WebmasterWorld Administrator phranque is a WebmasterWorld Top Contributor of All Time 10+ Year Member Top Contributors Of The Month

joined:Aug 10, 2004
posts:10596
votes: 22


the more egregious error in that article is discussing robots.txt as a method of controlling indexing for a site when it is actually used to control crawling, not indexing.

and the fact that it is actually a robots exclusion protocol makes google's "Allow:" extension fundamentally unsound.
11:31 pm on June 20, 2012 (gmt 0)

Administrator from US 

WebmasterWorld Administrator incredibill is a WebmasterWorld Top Contributor of All Time 10+ Year Member Top Contributors Of The Month

joined:Jan 25, 2005
posts:14650
votes: 94


and the fact that it is actually a robots exclusion protocol makes google's "Allow:" extension fundamentally unsound.


Allow just makes it easier to punch small holes in the firewall, albeit non-standard ones. Besides, Google added a lot of extra crap to robots.txt that many don't support. Needs to be standardized and to this day, best I know, it's not so the whole thing is moot really.

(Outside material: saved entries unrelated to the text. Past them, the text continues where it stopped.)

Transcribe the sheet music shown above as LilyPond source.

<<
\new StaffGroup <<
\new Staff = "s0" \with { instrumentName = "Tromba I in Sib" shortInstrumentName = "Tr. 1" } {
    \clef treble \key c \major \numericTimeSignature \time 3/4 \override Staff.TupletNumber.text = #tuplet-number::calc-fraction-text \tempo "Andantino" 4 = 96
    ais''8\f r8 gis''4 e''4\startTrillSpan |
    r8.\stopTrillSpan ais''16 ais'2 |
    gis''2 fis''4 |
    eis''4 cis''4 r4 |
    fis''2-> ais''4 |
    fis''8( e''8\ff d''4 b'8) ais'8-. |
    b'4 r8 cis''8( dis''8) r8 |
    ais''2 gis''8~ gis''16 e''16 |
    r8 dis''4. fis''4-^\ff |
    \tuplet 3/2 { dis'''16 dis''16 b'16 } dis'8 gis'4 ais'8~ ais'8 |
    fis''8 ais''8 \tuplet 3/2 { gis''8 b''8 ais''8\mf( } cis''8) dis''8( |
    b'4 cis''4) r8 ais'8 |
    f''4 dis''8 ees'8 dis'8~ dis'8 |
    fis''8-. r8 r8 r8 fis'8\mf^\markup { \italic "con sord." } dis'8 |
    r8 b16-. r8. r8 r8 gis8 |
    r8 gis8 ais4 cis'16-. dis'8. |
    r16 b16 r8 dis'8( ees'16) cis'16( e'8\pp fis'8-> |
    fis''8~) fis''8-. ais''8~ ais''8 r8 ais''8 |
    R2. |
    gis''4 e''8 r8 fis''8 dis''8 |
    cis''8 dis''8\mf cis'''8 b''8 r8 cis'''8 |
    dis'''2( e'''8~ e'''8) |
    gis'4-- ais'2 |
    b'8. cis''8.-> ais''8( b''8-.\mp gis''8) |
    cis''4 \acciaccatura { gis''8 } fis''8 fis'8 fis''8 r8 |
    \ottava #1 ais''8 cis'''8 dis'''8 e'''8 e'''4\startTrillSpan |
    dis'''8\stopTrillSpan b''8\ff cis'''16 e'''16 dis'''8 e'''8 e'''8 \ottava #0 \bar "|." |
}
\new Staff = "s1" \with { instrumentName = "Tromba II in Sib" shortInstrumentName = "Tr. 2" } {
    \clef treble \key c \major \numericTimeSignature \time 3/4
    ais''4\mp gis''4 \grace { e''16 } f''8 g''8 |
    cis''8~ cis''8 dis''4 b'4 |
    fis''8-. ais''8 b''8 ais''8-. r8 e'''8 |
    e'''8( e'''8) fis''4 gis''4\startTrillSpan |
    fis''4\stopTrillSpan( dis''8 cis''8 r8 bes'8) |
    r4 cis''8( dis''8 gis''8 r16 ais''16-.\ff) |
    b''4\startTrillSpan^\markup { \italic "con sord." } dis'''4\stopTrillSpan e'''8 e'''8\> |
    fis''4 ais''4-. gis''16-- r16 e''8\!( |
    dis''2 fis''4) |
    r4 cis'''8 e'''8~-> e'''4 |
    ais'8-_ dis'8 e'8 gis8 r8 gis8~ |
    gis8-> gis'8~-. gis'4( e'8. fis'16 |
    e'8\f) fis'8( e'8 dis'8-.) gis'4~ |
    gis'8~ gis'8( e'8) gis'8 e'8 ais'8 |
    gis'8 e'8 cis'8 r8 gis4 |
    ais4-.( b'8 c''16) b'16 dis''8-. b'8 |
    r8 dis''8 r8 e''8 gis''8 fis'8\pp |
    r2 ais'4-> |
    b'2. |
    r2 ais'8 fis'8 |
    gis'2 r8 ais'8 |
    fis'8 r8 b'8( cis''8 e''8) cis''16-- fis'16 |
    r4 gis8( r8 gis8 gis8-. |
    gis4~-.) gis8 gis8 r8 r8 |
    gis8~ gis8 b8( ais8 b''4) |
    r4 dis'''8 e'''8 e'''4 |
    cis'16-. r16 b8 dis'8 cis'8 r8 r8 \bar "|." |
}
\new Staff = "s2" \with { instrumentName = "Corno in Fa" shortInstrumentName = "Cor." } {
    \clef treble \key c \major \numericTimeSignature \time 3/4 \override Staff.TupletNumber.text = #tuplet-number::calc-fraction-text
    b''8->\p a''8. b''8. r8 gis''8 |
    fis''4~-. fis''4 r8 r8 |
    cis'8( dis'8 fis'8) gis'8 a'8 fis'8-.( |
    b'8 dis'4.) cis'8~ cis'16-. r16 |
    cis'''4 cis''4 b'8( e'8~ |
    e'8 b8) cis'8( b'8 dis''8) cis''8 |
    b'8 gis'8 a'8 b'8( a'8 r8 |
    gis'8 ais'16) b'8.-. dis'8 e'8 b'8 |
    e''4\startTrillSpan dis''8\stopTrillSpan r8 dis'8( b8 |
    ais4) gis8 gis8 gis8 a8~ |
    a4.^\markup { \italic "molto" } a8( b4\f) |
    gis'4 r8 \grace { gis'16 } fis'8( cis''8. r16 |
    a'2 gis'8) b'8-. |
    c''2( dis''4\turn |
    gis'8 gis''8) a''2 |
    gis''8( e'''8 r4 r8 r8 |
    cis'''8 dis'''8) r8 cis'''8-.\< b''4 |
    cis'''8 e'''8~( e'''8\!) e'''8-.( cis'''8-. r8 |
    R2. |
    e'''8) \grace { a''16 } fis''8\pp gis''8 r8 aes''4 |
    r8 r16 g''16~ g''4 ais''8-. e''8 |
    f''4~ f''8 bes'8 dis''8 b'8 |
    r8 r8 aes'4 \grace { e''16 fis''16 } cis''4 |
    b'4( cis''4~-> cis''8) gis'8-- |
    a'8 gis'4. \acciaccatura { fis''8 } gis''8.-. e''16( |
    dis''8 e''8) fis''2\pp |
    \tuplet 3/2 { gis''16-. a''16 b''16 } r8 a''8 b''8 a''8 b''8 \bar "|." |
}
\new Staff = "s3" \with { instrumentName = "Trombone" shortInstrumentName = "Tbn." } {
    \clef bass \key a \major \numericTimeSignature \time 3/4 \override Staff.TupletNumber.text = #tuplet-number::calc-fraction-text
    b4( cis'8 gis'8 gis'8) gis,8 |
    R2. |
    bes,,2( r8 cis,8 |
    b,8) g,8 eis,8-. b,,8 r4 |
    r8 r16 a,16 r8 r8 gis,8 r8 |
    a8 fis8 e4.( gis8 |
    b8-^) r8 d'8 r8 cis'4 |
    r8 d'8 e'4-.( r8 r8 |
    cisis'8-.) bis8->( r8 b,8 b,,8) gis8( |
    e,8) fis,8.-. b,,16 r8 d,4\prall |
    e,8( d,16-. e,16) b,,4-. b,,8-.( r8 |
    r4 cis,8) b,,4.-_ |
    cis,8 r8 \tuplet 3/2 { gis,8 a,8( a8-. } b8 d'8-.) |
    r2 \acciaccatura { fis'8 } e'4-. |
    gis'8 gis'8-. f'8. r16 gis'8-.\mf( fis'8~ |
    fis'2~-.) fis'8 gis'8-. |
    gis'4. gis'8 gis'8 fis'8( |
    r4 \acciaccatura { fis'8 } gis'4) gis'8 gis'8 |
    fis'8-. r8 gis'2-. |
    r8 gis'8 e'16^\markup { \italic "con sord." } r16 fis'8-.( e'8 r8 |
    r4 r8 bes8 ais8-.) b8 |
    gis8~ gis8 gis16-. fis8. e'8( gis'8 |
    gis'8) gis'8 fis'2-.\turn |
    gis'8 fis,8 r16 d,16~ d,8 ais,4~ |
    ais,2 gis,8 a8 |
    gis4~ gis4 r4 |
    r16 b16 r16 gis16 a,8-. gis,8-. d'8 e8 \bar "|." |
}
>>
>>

Without a script to back up enforcing robots.txt it's quite useless really.
9:56 am on June 26, 2012 (gmt 0)

Full Member

5+ Year Member

joined:Sept 9, 2010
posts: 231
votes: 0


Google itself use Allow in robots.txt [google.com ]
12:58 pm on June 26, 2012 (gmt 0)

Senior Member

WebmasterWorld Senior Member g1smd is a WebmasterWorld Top Contributor of All Time 10+ Year Member Top Contributors Of The Month

joined:July 3, 2002
posts:18903
votes: 0


Use that only with Googlebot user agent.

When you have section for Googlebot, google uses only that section of the robots.txt file.